● **AIM OF THE TASK**: Output the stretch of the Spokane penthouse passage from "Not long ago, a" through "of the beholder.", copied word for word.

● **QUOTED PASSAGE**:
When Myrtle died in 1957, surviving family members agreed that Clarence, the oldest son, and his wife, Helen, should be the next penthouse residents. Helen quickly made her own imprint, replacing the gaudier English and Chinese furniture with the more graceful French motif.
From this vantage Helen literally has watched Spokane grow up:
Rectangular bank buildings rose. Train trestles were demolished for Riverfront Park and Expo ‘74. The riverland was cleaned up to make way for the Spokane Intercollegiate Research and Technology Institute.
“It’s so beautiful up here. I’m constantly entertained,” she says, though the noise of booming loudspeakers from the cars does get a bit annoying on Friday and Saturday nights.
With our canes in hand, we venture out onto the red-tiled patio. The view is extraordinary: Idaho to the east, Mount Spokane to the north and the Sunset Hill to the west.
Perhaps to console herself for the demise of her tree, Helen had a nursery bring in 300 pink geraniums. They give a splash of color to the solid bronze statues and a small concrete pond.
With our tour nearing an end, Helen decides it is time to take me into a bathroom and show me the money seat. It is a clear toilet lid and seat embedded with dozens of coins and a $2 bill.
Millionaire mining magnate “Henry Day gave it to my husband as a joke,” she explains.
I mention that Clarence must have felt quite flush on it. “I never asked,” she says.
Not long ago, a group of fourth-graders was touring the Paulsen Building. Breaking her visitation rule, Helen invited them up for a rare peek at her penthouse.
A few days after the tour, they sent Helen a bundle of thank-you notes. Nearly every letter writer had drawn a picture of the money seat.
Luxury, like beauty, really must be in the eye of the beholder.
Having Helen in the penthouse “is special for the building and unique for Spokane,” says Joe Dinnison, the Paulsen Building’s current owner.
Penthouse ownership reverts to the building after Helen is gone, but Dinnison would prefer that day never comes. “I hope she’s around for a long, long time,” he says. “Our goal is to have her live there as long as possible.”

● **EXTRACTED RECORDS**:
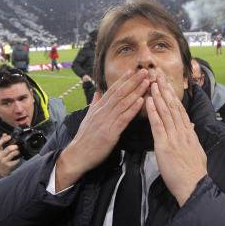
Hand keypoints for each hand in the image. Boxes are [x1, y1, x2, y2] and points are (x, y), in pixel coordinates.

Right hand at [0, 133, 20, 176]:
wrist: (1, 170)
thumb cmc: (1, 159)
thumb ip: (2, 142)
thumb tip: (4, 134)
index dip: (4, 139)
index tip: (10, 136)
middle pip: (8, 149)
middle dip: (14, 146)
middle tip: (17, 146)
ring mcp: (4, 161)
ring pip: (13, 154)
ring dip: (17, 152)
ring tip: (18, 151)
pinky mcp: (8, 165)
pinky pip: (16, 160)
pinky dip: (18, 158)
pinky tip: (18, 158)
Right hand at [55, 69, 149, 189]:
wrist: (77, 155)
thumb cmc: (84, 138)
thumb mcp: (88, 118)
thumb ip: (94, 105)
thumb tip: (97, 93)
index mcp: (99, 108)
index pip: (112, 90)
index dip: (123, 79)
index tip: (133, 70)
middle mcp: (103, 111)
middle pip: (120, 93)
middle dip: (133, 81)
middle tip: (144, 71)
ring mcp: (106, 121)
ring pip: (123, 103)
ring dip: (136, 92)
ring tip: (147, 82)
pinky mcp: (110, 133)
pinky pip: (123, 118)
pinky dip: (132, 109)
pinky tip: (141, 102)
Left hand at [146, 72, 207, 206]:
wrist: (194, 186)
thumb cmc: (193, 172)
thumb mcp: (196, 151)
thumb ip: (192, 137)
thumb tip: (192, 126)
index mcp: (189, 132)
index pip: (179, 109)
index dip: (172, 95)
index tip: (166, 83)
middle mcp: (182, 131)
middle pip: (173, 105)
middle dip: (164, 88)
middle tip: (157, 74)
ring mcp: (174, 137)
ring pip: (166, 111)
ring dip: (158, 95)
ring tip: (151, 82)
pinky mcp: (165, 145)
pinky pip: (158, 125)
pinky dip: (153, 111)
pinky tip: (148, 101)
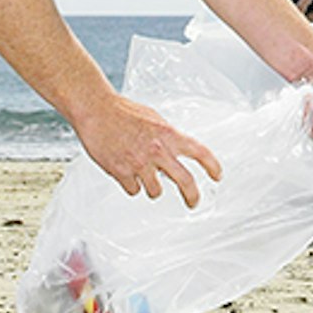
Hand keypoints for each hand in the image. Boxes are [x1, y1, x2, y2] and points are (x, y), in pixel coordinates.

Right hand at [77, 93, 221, 205]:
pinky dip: (131, 185)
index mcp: (168, 134)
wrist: (95, 110)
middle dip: (192, 196)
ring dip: (152, 188)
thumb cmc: (122, 111)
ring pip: (156, 191)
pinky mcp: (121, 172)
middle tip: (193, 202)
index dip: (212, 166)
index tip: (217, 175)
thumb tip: (176, 151)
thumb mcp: (153, 119)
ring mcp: (139, 163)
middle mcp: (157, 150)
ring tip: (143, 175)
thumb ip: (167, 137)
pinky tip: (125, 172)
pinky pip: (133, 190)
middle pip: (185, 181)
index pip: (199, 152)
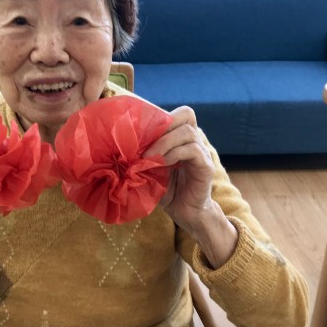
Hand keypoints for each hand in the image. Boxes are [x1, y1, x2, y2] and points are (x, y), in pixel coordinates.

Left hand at [143, 106, 214, 231]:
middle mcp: (194, 141)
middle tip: (145, 141)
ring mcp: (202, 152)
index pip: (177, 114)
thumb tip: (121, 144)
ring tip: (148, 157)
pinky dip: (173, 154)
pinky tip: (161, 164)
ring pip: (188, 132)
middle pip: (186, 114)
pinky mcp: (206, 166)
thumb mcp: (150, 168)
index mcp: (181, 138)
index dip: (159, 117)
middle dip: (163, 124)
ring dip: (164, 142)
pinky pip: (192, 150)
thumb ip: (143, 154)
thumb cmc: (166, 190)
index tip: (139, 133)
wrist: (185, 213)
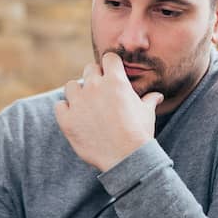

● **TASK ANSWER**:
Not long ago, a group of fourth-graders was touring the Paulsen Building. Breaking her visitation rule, Helen invited them up for a rare peek at her penthouse.
A few days after the tour, they sent Helen a bundle of thank-you notes. Nearly every letter writer had drawn a picture of the money seat.
Luxury, like beauty, really must be in the eye of the beholder.